2:00 – 5:00 02:00-05:00
The instructor moves to a concrete example to illustrate the second point. He writes f(x) = |x| and defines it piecewise as x for x >= 0 and -x for x < 0. He asserts that the function is continuous at x=0 but not differentiable. He sets up the derivative limit at x=0: lim h->0 [f(0+h) - f(0)] / h. He splits this into Left Hand Limit (LHL) and Right Hand Limit (RHL). He calculates the RHL as lim h->0+ h/h = 1 and the LHL as lim h->0- -h/h = -1. He draws a V-shaped graph of |x| on the right side of the board to visualize the sharp corner at the origin.
5:00 – 5:44 05:00-05:44
The instructor concludes the proof by highlighting that since the LHL (-1) is not equal to the RHL (1), the limit does not exist, and thus the function is not differentiable at x=0. He writes LHL != RHL in red ink to emphasize the inequality. He also writes LD = RD with a checkmark to show the general condition for differentiability, contrasting it with the current case where LD != RD. He circles the limit expression and the result -1 to draw attention to the specific values. The video concludes with a black screen displaying THANKS FOR WATCHING.
The lecture successfully demystifies the relationship between continuity and differentiability.
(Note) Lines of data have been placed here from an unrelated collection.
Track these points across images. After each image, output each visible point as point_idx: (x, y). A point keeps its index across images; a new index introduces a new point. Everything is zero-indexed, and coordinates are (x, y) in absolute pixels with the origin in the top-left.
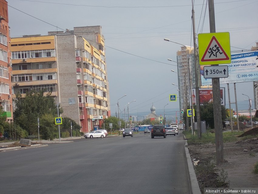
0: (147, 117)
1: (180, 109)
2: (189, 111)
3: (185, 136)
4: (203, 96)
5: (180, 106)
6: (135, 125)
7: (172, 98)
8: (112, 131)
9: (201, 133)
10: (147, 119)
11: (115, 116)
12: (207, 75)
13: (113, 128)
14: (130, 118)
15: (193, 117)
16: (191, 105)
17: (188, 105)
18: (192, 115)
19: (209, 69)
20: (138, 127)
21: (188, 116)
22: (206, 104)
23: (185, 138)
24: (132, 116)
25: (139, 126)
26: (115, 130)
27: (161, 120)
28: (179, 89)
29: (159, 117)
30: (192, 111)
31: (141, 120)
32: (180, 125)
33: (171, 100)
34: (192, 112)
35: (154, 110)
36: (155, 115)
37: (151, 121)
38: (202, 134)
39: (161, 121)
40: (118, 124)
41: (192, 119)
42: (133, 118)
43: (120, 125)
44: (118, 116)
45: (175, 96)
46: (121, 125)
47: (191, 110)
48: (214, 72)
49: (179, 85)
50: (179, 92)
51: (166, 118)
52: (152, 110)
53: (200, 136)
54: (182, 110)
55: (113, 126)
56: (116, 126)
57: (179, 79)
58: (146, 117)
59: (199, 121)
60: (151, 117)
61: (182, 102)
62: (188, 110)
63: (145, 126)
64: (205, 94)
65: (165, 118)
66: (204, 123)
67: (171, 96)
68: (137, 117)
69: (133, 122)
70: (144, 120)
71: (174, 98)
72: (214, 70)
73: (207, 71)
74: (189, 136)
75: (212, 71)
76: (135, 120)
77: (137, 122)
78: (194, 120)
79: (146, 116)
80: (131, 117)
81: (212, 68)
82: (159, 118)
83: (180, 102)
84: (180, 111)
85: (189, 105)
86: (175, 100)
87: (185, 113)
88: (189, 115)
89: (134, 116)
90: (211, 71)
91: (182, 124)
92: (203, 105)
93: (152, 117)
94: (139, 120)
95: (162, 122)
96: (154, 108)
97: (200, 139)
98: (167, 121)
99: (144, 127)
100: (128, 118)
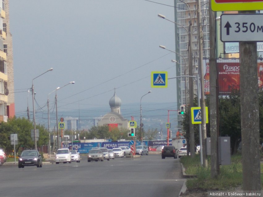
0: (101, 122)
1: (179, 105)
2: (196, 112)
3: (184, 170)
4: (229, 77)
5: (179, 97)
6: (70, 140)
7: (157, 80)
8: (17, 151)
9: (218, 164)
10: (101, 124)
11: (27, 118)
12: (228, 33)
13: (19, 146)
14: (61, 123)
15: (205, 126)
16: (200, 97)
17: (195, 96)
18: (202, 120)
19: (232, 20)
20: (79, 143)
21: (193, 122)
22: (236, 96)
23: (184, 174)
24: (66, 119)
25: (82, 141)
26: (24, 148)
27: (132, 130)
28: (178, 58)
29: (128, 121)
30: (202, 110)
31: (87, 128)
32: (177, 140)
33: (155, 84)
34: (202, 114)
35: (118, 105)
36: (120, 117)
37: (109, 132)
38: (221, 167)
39: (132, 132)
40: (32, 136)
41: (203, 131)
42: (69, 122)
43: (37, 139)
44: (31, 117)
45: (163, 76)
46: (39, 139)
47: (199, 108)
48: (245, 29)
49: (177, 50)
50: (178, 66)
51: (145, 124)
52: (113, 105)
53: (216, 172)
54: (182, 108)
55: (20, 140)
56: (26, 141)
57: (177, 35)
58: (99, 120)
59: (216, 136)
60: (110, 122)
61: (183, 88)
62: (193, 109)
63: (95, 141)
64: (235, 72)
65: (142, 125)
66: (226, 141)
67: (155, 76)
68: (77, 120)
69: (67, 133)
70: (94, 128)
71: (162, 80)
72: (244, 24)
73: (228, 26)
74: (193, 170)
75: (241, 26)
76: (74, 127)
77: (78, 132)
78: (206, 132)
79: (99, 118)
80: (62, 120)
81: (241, 19)
82: (129, 124)
83: (179, 89)
84: (178, 109)
85: (197, 98)
86: (164, 85)
87: (188, 116)
88: (195, 121)
89: (71, 118)
90: (237, 25)
91: (181, 141)
92: (228, 96)
93: (112, 120)
94: (82, 128)
95: (133, 135)
96: (117, 100)
97: (216, 177)
98: (146, 130)
99: (92, 143)
100: (55, 121)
By starting with the rigorous limit definition and immediately applying it to a classic counterexample, the instructor provides a clear, visual, and mathematical proof that continuity is a prerequisite but not a guarantee for differentiability. The step-by-step calculation of one-sided limits for the absolute value function serves as a practical template for students to analyze other non-differentiable points, reinforcing the concept through calculation of one-sided limits.